Excruciatingly difficult political issues will be at the forefront when Mexican President Felipe Calderon comes to Washington this week, notably the murderous drug wars and the continued flow of illegal aliens from Mexico entering the United States. We hope the near-intractable does not become an excuse for inaction on the achievable — a resolution of the cross-border trucking issue, which prompted Mexico to impose retaliatory tariffs on U.S. exports of manufactured goods and agricultural products.

The New York Times reduces the dispute to a single reference in its preview, “Mexican Leader to Visit U.S. as Woes Mount“:

Though the two governments are at odds on a variety of issues, including the immigration crackdown and a dispute over allowing Mexican trucks to enter the United States, relations between Mr. Calderón and Mr. Obama are close, say aides on both sides. The state dinner that Mr. Obama will hold for Mr. Calderón on Wednesday is evidence, since such events have been rare in the Obama presidency.

Being compadres is nice, but it’s no substitute for action. As The Capital Press, a West Coast agriculture weekly and website editorialized in April, “Obama must back talk with action.” The editorial reports startling news that warrants wider circulation:

Last month ConAgra shut down its french fry plant in Prosser, Wash.
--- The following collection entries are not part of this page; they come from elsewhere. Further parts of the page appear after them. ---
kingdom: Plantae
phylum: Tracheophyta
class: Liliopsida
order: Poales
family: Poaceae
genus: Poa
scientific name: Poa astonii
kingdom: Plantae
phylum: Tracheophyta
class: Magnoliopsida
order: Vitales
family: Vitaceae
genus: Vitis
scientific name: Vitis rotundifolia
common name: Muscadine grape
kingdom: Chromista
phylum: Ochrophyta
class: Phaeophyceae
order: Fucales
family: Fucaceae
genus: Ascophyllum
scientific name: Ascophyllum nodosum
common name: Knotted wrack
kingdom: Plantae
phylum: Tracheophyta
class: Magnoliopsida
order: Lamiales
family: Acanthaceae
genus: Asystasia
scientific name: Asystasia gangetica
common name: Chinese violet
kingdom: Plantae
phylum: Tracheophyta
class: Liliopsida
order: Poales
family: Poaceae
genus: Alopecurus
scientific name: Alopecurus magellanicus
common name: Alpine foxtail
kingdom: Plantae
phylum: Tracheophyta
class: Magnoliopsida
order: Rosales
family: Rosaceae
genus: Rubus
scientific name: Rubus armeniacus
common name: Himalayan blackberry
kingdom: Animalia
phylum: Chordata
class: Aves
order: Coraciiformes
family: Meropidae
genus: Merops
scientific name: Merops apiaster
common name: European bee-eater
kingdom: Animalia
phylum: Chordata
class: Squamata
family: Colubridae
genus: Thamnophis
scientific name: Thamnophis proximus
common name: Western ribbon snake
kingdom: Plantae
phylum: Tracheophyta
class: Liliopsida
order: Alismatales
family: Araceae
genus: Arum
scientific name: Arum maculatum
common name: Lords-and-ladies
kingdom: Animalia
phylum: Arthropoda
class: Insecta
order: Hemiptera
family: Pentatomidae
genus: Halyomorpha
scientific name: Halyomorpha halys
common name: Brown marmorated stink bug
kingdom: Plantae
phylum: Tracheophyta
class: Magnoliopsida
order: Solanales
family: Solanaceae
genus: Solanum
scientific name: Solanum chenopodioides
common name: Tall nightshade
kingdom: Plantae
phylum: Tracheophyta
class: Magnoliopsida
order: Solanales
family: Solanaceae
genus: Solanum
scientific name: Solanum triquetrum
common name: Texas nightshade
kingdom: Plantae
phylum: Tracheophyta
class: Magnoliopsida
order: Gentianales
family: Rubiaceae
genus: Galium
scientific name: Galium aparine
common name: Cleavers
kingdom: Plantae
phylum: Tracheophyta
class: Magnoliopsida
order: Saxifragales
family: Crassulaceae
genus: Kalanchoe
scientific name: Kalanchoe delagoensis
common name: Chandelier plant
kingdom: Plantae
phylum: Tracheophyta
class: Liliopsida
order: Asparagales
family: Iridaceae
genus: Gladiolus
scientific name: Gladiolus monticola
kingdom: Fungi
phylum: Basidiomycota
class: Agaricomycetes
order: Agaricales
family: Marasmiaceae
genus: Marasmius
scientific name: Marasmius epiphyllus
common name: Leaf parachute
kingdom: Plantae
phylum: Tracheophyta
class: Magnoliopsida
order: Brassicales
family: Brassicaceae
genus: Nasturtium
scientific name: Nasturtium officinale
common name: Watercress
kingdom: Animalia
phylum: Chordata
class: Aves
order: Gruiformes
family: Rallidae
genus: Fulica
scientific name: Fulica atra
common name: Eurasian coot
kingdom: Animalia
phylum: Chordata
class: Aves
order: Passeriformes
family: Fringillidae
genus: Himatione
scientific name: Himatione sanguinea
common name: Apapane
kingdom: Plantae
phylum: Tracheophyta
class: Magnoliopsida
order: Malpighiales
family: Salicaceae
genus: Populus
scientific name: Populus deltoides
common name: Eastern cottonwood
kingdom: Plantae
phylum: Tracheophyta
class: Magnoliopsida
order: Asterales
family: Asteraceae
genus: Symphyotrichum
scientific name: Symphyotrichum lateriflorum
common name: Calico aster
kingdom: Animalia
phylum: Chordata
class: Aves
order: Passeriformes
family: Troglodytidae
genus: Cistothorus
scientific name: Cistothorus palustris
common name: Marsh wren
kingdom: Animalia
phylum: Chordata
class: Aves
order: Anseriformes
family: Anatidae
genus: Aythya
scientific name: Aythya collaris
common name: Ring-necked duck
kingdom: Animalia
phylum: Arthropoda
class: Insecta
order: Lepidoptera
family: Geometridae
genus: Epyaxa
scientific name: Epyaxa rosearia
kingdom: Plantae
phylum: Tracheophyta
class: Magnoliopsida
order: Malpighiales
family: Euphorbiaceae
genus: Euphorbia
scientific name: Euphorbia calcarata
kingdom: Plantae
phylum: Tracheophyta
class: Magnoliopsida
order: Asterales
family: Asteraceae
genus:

It said the 20 percent tariff Mexico slapped on frozen fries has greatly reduced demand for the plant’s output. The Washington Potato Commission said the tariff has cost the potato industry $15 million in sales. California grape shippers say they’ve lost 70 percent of their Mexican business in the 12 months since the tariffs have been in place. Growers of impacted goods across the West say they have either lost sales entirely or have been forced to discount their price to account for the tariff.

Although the administration promised swift action to rectify the impasse, 13 months have passed without any tangible results or any indication of what that action might be. Growers and processors in California, Oregon, Washington and Idaho are literally paying the freight to keep the Teamsters happy.

As the NAM’s Doug Goudie pointed out in his post on Monday, about two-thirds of the $2.4 billion in U.S. exports being affected by Mexico’s retaliatory are manufactured goods.